Jackson: If the president has this information; if he’s sitting on this, if he found out, he’s now suggesting or asking or recommending that congress look into this. You talk about they have resources and staff, which they do, but why spend those resources and staff If the president found out this information and already has it?
Spicer: I think there’s a difference between directing the Department of Justice, which may be involved in an ongoing investigation, and asking congress as a separate body to look into something and add credibility to the look. It adds an element that wouldn’t necessarily be there if we were just directing the Department of Justice, for example.
And there’s the whole plan: launch an ongoing “investigation” by Jefferson Sessions at the Department of Justice, and get Congress to engage in a Benghazi-style endless investigation. After all, there was never any evidence of wrong-doing in the Benghazi investigations. It had another purpose.
“Everybody thought Hillary Clinton was unbeatable right? But we put together a Benghazi Special Committee, a select committee. What are her numbers today? Her numbers are dropping."
And that’s what Trump is asking of Congress. He knows that Obama did nothing wrong. Spicer knows that Obama did nothing wrong.
But Trump is obsessed with President Obama. He’s obsessed with Obama’s accomplishments, with his popularity, with how many, many, many more people showed up to celebrate Obama’s inauguration. Asking Congress to “investigate” the non-existent wiretapping is just asking Chaffetz, Gowdy, and company to spend millions trying to hurt Barack Obama’s reputation the way they did Hillary Clinton.
What has Trump’s staff produced to demonstrate that there’s anything to his Breitbart-fueled accusations?
“No, that’s above my pay grade,” said Sean Spicer, the White House press secretary and a feisty Trump loyalist, when asked on Tuesday at an on-camera briefing if he had seen any evidence to back up Mr. Trump’s accusation. The reporters kept at him, but Mr. Spicer pointedly and repeatedly refused to offer personal assurances that the president’s statements were true.
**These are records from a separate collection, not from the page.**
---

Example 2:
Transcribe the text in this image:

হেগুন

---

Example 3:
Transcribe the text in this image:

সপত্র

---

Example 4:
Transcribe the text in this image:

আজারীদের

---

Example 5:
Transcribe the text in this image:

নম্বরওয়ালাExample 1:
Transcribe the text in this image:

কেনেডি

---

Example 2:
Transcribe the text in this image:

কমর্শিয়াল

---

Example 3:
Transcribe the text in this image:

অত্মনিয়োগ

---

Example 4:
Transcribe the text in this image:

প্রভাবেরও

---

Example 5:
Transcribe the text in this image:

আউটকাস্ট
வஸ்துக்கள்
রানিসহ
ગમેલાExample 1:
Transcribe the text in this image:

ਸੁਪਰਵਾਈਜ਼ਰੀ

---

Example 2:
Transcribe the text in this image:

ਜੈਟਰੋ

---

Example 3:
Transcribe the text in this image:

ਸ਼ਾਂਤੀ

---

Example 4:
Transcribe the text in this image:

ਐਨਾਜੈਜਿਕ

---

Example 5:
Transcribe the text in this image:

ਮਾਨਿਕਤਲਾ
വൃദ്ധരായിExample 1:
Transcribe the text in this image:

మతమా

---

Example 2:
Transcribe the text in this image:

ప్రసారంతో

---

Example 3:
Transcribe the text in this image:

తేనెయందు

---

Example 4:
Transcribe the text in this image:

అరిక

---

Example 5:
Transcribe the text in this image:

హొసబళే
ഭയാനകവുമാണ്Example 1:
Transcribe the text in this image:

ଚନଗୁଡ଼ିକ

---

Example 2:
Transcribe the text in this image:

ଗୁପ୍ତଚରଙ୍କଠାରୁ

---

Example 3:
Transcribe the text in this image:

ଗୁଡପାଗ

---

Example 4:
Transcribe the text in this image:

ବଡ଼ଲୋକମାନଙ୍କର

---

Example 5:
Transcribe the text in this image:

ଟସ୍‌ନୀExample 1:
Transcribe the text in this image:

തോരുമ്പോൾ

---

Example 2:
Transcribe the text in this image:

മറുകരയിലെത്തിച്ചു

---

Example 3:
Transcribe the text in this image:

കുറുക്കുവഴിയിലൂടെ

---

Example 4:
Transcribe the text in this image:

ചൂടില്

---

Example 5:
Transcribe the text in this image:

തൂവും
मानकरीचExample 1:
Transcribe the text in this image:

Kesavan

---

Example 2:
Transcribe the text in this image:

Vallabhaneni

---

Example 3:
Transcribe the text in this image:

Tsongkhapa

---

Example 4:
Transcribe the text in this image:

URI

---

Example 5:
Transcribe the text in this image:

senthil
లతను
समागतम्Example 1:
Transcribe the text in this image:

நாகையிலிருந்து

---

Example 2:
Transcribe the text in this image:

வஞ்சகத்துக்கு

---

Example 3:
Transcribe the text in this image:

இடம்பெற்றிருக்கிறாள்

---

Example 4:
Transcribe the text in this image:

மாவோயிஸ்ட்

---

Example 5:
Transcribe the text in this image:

“No comment,” Attorney General Jeff Sessions said earlier in the day. Last week, Mr. Sessions recused himself from any investigations involving the Trump campaign’s contacts with Russia.
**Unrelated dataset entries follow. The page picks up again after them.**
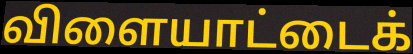
விளையாட்டைக்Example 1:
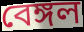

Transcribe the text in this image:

বেঙ্গল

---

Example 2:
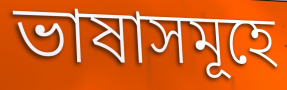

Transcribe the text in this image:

ভাষাসমূহে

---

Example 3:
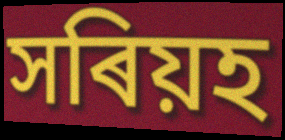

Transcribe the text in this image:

সৰিয়হ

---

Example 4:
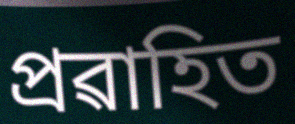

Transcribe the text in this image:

প্ৰৱাহিত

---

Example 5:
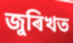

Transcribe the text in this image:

জুৰিখতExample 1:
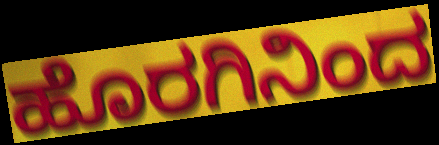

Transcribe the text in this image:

ಹೊರಗಿನಿಂದ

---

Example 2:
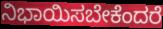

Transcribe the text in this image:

ನಿಭಾಯಿಸಬೇಕೆಂದರೆ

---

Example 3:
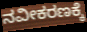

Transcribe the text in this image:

ನವೀಕರಣಕ್ಕೆ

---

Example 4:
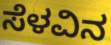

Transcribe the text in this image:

ಸೆಳವಿನ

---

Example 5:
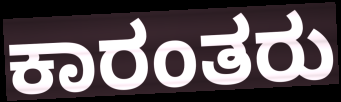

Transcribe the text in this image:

ಕಾರಂತರು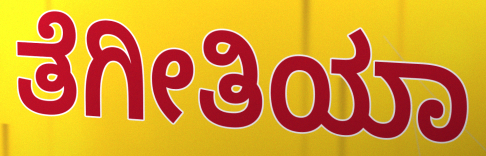
ತೆಗೀತಿಯಾ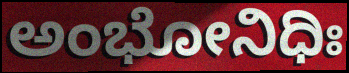
ಅಂಭೋನಿಧಿಃ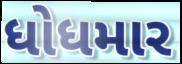
ધોધમારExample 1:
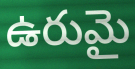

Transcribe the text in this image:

ఉరుమై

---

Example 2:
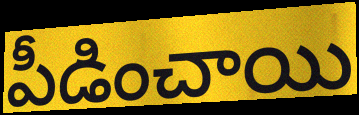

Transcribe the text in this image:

పీడించాయి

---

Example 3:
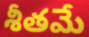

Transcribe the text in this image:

శీతమే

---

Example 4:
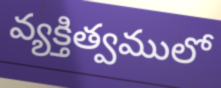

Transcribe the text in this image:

వ్యక్తిత్వములో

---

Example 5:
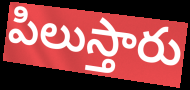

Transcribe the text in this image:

పిలుస్తారుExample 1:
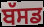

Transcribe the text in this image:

ਬੱਸਡ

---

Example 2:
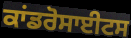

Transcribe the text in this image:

ਕਾਂਡਰੋਸਾਈਟਸ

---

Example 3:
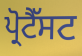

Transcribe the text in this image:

ਪ੍ਰੋਟੈੱਸਟ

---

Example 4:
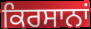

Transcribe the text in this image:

ਕਿਰਸਾਨਾਂ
“I don’t know anything about it,” John F. Kelly, the homeland security secretary, said on CNN on Monday. Mr. Kelly shrugged and added that “if the president of the United States said that, he’s got his reasons to say it.”
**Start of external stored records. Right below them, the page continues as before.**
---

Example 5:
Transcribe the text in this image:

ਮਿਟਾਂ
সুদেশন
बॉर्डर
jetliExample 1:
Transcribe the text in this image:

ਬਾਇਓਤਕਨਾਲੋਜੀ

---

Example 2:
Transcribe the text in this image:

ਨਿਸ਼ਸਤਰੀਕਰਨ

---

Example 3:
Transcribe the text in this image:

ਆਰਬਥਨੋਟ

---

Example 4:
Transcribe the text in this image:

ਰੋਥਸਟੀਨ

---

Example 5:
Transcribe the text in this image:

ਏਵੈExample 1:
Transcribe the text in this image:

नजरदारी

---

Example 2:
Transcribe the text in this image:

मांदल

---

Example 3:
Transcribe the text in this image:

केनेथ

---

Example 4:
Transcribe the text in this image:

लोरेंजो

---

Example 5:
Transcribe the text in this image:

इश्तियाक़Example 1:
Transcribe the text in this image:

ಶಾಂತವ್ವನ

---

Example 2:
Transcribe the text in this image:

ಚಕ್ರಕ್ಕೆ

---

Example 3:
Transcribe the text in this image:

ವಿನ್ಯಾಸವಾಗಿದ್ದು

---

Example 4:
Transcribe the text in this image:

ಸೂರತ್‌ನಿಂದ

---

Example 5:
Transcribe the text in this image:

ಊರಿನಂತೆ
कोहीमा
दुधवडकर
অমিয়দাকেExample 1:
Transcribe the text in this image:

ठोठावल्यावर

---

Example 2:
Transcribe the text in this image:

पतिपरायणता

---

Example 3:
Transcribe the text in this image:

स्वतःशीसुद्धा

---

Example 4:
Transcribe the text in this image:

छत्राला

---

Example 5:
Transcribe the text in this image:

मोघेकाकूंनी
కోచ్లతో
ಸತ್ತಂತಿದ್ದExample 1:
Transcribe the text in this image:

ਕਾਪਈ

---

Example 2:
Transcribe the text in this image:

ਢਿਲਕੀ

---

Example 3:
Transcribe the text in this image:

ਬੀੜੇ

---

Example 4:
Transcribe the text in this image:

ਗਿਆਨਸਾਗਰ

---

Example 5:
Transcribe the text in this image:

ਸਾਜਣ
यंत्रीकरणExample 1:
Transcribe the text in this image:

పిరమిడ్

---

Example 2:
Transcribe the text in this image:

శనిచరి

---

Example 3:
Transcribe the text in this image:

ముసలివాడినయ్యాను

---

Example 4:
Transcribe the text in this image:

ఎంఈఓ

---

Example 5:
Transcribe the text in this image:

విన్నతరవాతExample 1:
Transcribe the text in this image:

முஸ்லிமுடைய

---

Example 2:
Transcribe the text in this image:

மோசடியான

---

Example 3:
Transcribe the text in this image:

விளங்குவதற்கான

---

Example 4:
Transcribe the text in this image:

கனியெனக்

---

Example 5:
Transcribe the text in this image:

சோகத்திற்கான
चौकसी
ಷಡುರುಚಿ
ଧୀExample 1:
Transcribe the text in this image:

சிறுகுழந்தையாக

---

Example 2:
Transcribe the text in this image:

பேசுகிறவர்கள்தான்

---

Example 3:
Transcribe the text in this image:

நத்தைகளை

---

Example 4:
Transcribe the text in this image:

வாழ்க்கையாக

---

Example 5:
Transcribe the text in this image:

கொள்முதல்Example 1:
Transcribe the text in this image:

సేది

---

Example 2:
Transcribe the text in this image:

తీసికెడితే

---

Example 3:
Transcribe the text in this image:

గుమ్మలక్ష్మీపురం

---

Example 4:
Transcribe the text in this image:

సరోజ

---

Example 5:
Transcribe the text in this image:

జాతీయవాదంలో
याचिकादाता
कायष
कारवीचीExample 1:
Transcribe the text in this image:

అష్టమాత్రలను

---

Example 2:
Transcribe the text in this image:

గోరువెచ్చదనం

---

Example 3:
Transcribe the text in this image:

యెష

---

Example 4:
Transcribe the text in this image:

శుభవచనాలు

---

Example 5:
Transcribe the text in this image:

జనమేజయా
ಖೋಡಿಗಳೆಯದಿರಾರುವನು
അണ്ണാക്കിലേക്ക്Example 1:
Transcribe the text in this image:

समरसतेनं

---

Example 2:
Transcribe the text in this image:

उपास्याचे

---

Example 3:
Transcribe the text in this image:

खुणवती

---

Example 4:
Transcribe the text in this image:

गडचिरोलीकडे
Yes. Yes he does. Those reasons are the same ones that drove Trump to say that President Obama was born in Kenya and to go on about what his investigators had “discovered” about Obama long after other Obama-haters had let this ultimately idiotic position drop.
But Trump might want to note this one thing.
Former President Obama was reportedly furious after President Trump fired off tweets accusing him of wiretapping Trump Tower before the presidential election, according to a new report.
Barack Obama is not running for anything. And he’s not going to stay quiet forever.